— What to work on —
1. Rewrite the thesis record from "Experimental investigation of" up to and including "Brooks, Caleb S.", replacing "natural circulation" with "forced circulation".
2. Which institution granted the degree, according to the thesis record?

Experimental investigation of two-phase instability in natural circulation with direct transient local measurement

Author(s)

Zhang, Taiyang

Issue Date

2019-12-09

Director of Research (if dissertation) or Advisor (if thesis)

Brooks, Caleb S.

Committee Member(s)

Uddin, Rizwan

Department of Study

Nuclear, Plasma, & Rad Engr

Discipline

Nuclear, Plasma, Radiolgc Engr

Degree Granting Institution

University of Illinois at Urbana-Champaign

Degree Name

M.S.

Degree Level

Thesis

Keyword(s)

(Outline records)
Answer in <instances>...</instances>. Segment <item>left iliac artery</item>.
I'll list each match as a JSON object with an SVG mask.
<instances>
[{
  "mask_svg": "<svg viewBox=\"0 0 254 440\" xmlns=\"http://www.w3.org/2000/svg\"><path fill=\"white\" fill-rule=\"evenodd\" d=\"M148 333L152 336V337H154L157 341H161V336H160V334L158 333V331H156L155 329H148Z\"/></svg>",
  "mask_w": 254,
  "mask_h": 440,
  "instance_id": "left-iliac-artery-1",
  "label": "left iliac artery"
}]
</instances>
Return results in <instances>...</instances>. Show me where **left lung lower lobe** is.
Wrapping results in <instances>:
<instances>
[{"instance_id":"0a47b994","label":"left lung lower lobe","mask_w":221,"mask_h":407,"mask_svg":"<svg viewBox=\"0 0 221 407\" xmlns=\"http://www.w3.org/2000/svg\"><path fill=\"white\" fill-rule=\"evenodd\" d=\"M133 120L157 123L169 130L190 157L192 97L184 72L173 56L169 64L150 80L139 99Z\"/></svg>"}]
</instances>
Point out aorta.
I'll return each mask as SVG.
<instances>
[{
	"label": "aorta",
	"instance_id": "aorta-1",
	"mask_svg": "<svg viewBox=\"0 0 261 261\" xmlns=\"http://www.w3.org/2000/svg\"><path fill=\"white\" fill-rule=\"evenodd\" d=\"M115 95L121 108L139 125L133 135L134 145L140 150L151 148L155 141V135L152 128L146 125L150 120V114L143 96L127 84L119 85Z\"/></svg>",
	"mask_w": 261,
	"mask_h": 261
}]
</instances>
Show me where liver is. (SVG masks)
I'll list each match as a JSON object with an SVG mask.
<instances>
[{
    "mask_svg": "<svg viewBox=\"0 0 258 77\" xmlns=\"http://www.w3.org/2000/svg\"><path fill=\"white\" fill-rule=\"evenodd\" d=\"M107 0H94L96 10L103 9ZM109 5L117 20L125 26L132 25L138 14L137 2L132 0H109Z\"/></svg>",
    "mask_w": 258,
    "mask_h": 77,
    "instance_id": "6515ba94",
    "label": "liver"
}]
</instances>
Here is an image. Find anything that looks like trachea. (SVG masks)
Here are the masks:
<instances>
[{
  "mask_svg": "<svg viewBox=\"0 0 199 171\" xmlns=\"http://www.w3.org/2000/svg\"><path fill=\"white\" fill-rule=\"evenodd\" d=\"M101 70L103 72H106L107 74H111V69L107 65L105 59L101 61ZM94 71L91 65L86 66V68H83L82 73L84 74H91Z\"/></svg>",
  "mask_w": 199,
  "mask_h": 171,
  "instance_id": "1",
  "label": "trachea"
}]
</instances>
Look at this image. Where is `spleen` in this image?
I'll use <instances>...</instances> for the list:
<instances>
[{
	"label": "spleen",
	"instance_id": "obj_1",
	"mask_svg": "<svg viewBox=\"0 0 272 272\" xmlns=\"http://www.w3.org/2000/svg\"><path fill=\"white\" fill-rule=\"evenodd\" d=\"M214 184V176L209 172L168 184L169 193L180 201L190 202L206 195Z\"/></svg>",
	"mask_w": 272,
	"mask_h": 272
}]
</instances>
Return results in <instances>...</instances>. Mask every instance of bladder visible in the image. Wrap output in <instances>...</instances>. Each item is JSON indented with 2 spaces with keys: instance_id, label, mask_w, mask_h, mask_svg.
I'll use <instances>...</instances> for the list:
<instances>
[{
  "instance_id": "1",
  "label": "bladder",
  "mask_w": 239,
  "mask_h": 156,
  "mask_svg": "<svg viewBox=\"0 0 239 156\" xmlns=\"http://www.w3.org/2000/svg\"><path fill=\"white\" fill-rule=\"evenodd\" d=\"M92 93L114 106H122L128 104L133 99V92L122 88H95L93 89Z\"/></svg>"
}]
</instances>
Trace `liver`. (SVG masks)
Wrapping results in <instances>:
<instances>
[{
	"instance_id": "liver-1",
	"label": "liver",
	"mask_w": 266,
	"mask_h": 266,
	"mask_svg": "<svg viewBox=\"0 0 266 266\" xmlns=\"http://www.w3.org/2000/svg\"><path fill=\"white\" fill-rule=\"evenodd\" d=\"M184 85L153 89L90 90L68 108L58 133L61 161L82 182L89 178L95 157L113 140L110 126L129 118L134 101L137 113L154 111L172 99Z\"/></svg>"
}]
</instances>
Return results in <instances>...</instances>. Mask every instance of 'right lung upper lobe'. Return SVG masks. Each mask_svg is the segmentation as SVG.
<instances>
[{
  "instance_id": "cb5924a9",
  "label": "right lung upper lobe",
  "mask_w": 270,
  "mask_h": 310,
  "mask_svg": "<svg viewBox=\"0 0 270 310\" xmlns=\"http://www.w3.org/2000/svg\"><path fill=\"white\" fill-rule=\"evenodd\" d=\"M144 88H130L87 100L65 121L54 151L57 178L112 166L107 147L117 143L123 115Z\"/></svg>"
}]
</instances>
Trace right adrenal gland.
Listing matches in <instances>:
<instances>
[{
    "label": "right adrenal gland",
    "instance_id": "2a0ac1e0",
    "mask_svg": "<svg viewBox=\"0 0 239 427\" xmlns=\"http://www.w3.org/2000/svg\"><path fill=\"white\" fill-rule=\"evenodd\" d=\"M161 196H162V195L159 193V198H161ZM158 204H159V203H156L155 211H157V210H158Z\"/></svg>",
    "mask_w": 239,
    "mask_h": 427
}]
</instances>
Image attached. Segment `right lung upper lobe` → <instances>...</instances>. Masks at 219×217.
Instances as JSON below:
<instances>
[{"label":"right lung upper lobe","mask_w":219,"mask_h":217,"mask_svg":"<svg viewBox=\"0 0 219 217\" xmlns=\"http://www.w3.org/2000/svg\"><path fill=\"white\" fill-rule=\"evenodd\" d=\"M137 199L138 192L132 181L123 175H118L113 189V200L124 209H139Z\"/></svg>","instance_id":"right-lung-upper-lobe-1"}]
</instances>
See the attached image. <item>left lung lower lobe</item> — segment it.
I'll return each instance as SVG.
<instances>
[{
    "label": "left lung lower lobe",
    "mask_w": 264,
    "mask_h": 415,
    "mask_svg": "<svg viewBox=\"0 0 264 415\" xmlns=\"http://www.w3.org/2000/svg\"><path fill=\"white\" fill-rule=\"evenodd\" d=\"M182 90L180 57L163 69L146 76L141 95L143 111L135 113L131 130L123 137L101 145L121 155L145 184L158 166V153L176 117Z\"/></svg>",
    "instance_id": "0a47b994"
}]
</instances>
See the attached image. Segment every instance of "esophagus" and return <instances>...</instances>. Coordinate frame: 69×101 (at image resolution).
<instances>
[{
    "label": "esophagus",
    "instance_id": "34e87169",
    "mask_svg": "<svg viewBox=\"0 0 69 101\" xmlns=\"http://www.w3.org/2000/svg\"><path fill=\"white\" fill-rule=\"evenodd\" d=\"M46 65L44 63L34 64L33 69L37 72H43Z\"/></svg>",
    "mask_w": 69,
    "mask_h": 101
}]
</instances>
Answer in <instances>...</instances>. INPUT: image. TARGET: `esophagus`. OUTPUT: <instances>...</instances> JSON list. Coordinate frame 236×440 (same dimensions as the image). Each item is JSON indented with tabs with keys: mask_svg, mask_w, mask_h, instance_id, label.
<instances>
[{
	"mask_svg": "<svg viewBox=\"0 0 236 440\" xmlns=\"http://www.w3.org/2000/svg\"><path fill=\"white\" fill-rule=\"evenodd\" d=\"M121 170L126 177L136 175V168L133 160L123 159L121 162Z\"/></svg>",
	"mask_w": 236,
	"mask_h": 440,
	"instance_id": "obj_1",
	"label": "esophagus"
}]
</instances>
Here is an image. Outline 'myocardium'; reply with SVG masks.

— Task-by-task results —
1.
Experimental investigation of two-phase instability in forced circulation with direct transient local measurement

Author(s)

Zhang, Taiyang

Issue Date

2019-12-09

Director of Research (if dissertation) or Advisor (if thesis)

Brooks, Caleb S.

2. University of Illinois at Urbana-Champaign